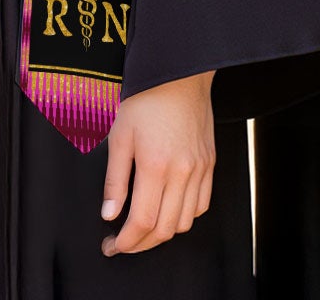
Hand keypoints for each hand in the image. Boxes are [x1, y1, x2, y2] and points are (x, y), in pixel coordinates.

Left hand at [101, 70, 214, 255]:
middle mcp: (182, 173)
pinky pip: (202, 205)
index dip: (127, 241)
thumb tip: (110, 214)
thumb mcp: (119, 134)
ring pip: (185, 222)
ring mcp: (200, 170)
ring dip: (163, 233)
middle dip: (141, 244)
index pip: (143, 221)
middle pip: (165, 229)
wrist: (178, 74)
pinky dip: (184, 216)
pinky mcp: (210, 165)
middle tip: (122, 243)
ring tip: (143, 229)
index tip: (113, 246)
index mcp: (156, 166)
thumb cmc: (145, 98)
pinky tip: (168, 211)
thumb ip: (115, 179)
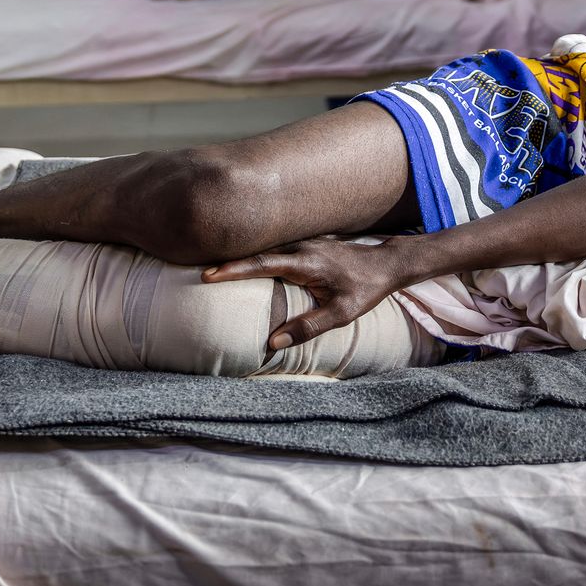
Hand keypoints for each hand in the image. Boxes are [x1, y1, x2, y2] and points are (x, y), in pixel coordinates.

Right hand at [204, 237, 413, 351]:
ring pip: (265, 249)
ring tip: (210, 269)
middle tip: (197, 273)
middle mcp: (301, 246)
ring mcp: (303, 242)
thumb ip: (308, 327)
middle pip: (257, 253)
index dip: (234, 269)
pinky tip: (242, 265)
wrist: (387, 264)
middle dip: (227, 262)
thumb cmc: (364, 290)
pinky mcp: (306, 244)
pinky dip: (256, 257)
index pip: (263, 263)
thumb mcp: (341, 314)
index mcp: (306, 262)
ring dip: (240, 258)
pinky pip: (275, 249)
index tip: (209, 275)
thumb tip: (273, 343)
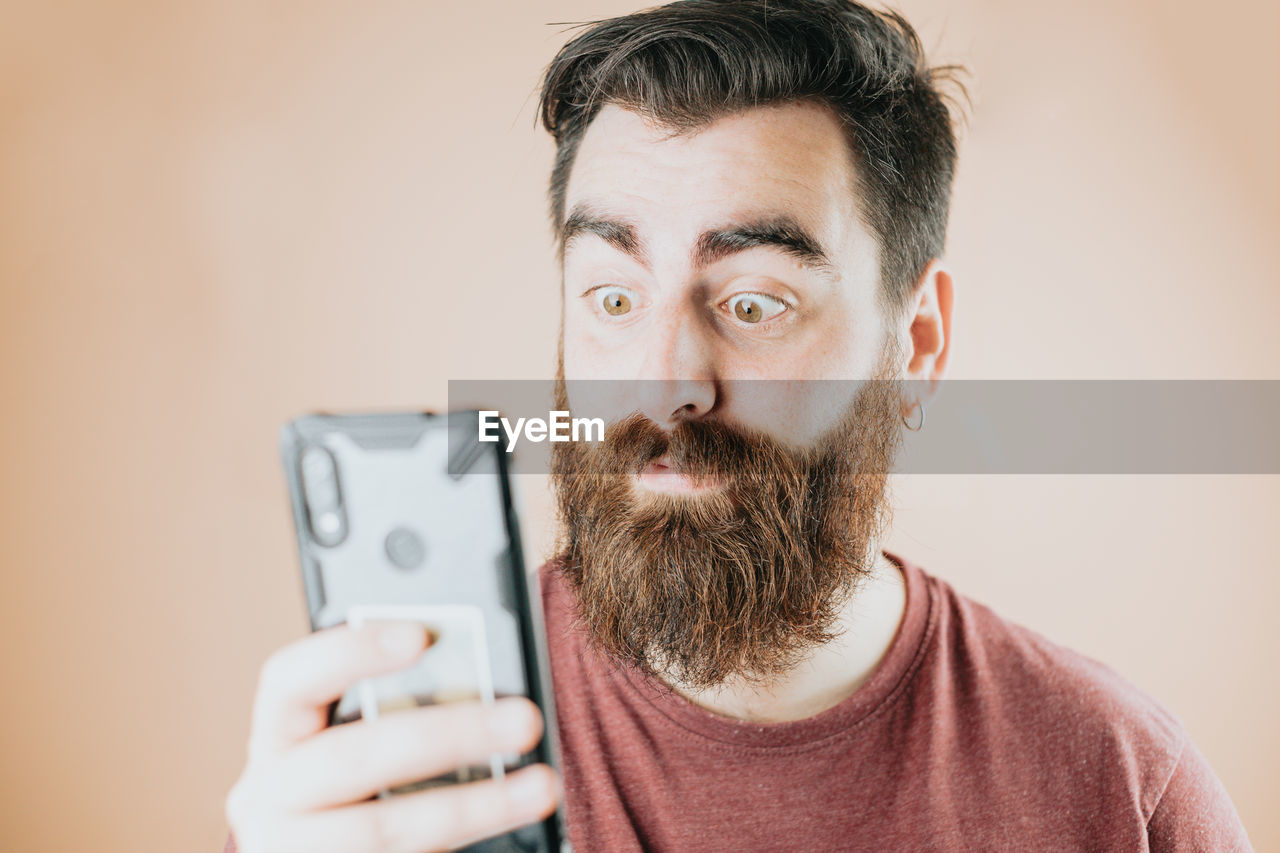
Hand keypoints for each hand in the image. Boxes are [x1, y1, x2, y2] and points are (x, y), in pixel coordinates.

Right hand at [225, 622, 559, 852]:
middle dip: (448, 735)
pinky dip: (463, 846)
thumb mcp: (359, 733)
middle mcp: (272, 793)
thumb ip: (398, 698)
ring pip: (383, 829)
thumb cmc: (359, 782)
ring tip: (541, 785)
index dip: (351, 650)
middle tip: (524, 719)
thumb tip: (481, 663)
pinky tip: (515, 828)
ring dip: (472, 806)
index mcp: (280, 732)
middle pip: (354, 757)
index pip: (291, 678)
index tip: (421, 633)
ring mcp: (296, 848)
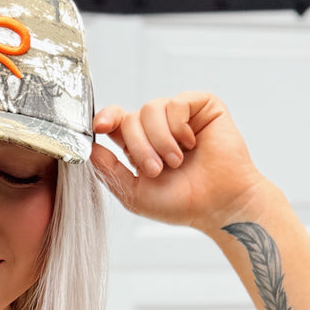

What you need to do
Print exactly, and only, the lines from the one with "index pip: (263, 263)" through the last line of the listing above. No pictures belong in the copy.

Solution to this problem
index pip: (263, 263)
thumb mcp: (341, 314)
index mcp: (306, 262)
ring dip: (240, 258)
pinky pip: (275, 249)
index tip: (209, 275)
thumb tip: (273, 343)
Hand keypoints for each hand in the image. Boxes are [x1, y1, x2, y2] and points are (x, y), in pixel coordinates.

Right hand at [225, 622, 559, 852]:
middle dip: (448, 735)
pinky dip: (463, 846)
thumb mcp: (359, 733)
middle mcp: (272, 793)
thumb ip: (398, 698)
ring pip: (383, 829)
thumb cmc: (359, 782)
ring tip: (541, 785)
index dip: (351, 650)
middle tip: (524, 719)
thumb tip: (481, 663)
pinky tip: (515, 828)
ring dip: (472, 806)
index mcp: (280, 732)
middle pip: (354, 757)
index pip: (291, 678)
index tip: (421, 633)
ring mcp: (296, 848)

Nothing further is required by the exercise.